SDS Newsletter

Author

Ben Baumer

Published

July 15, 2016

Program Updates

It has been an incredibly big year for our fledgling program in Statistical & Data Sciences! Our program can now claim to have Smith’s newest major. In keeping with Smith’s tradition for blazing trails, we are the first women’s college—and only the second liberal arts college—in the country to have a major that includes “data science” in its title. The major in SDS consists of 10 courses, including depth in both statistics and computer science, an integrating course in data science, a course that emphasizes communication, and an application domain of expertise. We have developed a number of new courses to support this curriculum. We hope to be able to continue to add new faculty members to the program to staff these expanded offerings. The immediate success of our recent alumnae (more on that later) has played no small role in building the momentum our program is seeing on campus!

Some more updates:

  • Five new courses were developed and taught in 2015-16.

    • SDS 235: Visual Analytics (Fall 2015)
    • SDS 390: Advanced Topics in SDS (Fall 2015)
    • SDS 136: Communicating with Data (Spring 2016)
    • SDS 192: Intro to Data Science (Spring 2016)
    • SDS 293: Machine Learning (Spring 2016)
  • Yiwen Zhu ’16 completed a self-designed major in “Statistical & Data Sciences” before the official major was approved, so she is our first unofficial graduate. Yiwen also majored in PSY and will attend an M.A. program in biostatistics at the Harvard School of Public Health.

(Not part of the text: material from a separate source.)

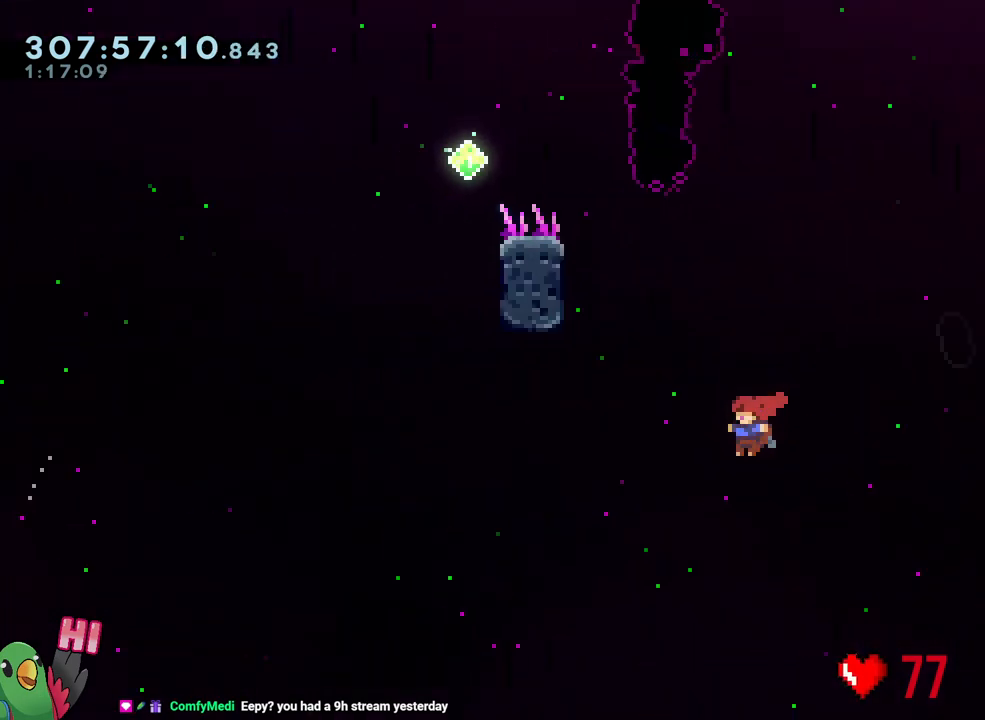
{"buttons": [], "left_stick": "center", "right_stick": "center", "events": [[33, "R2", "down"], [83, "left_stick", "center"], [133, "B", "up"], [183, "R2", "up"]]}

  • In 2015, MassMutual Financial Group awarded Smith College an $800,000 grant for the Women in Data Science Program. Funds were used to hire two visiting assistant professors to deepen the curriculum in data science. The visiting professors include:

    • R. Jordan Crouser ’08, Visiting Assistant Professor, MassMutual Faculty Fellow
      Jordan’s research program investigates the complementary nature of human and machine computation as used in visual analytics and other human-machine collaborative systems. Jordan earned his M.S. in educational technology and Ph.D. in computer science from the VALT: Visual Analytics Laboratory at Tufts University in 2013, and is a 2008 graduate of Smith College.

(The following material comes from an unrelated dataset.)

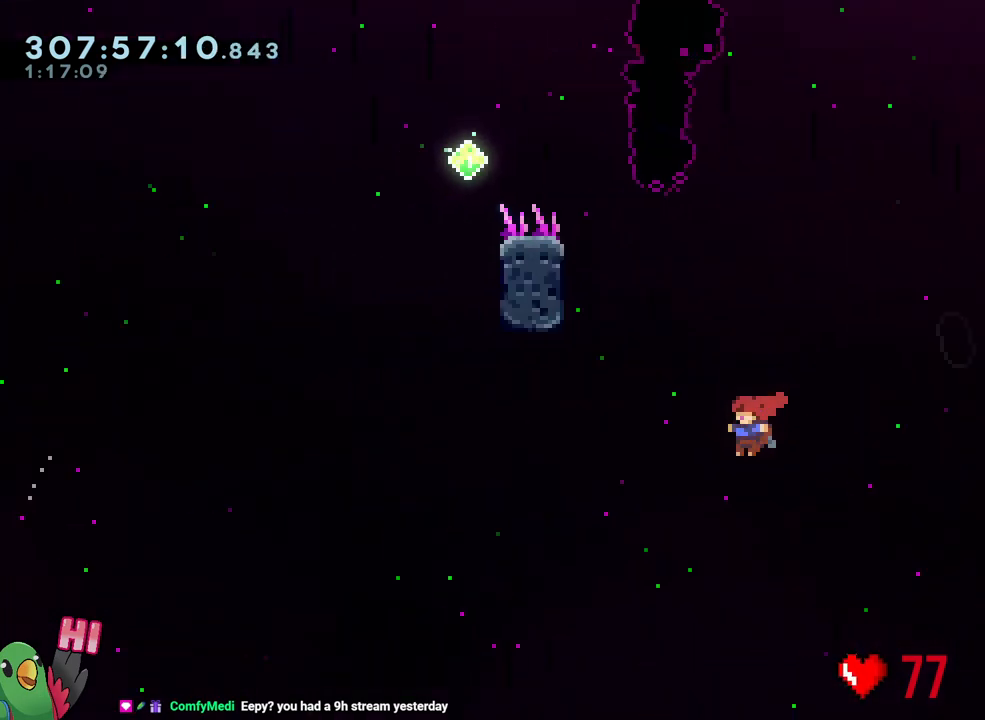
{"buttons": [], "left_stick": "center", "right_stick": "center", "events": []}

    • Amelia McNamara, Visiting Assistant Professor, MassMutual Faculty Fellow
      Amelia has a Ph.D. in statistics from the University of California, Los Angeles, and a B.A. from Macalester College, with double majors in English and mathematics. Amelia’s research is multidisciplinary, including components of statistics education, statistical computing, data visualization, and spatial statistics.

  • Smith was awarded a three-year $287,426 grant from the Association of American Colleges and Universities (AAC&U), Project Kaleidoscope (PKAL), their STEM higher education reform center dedicated to “Teaching to Increase Diversity and Equity in STEM” (TIDES). Smith is using this funding to concentrate on the retention of underrepresented students in computer science, including designing and implementing SDS 192 as a “first contact programming”” course.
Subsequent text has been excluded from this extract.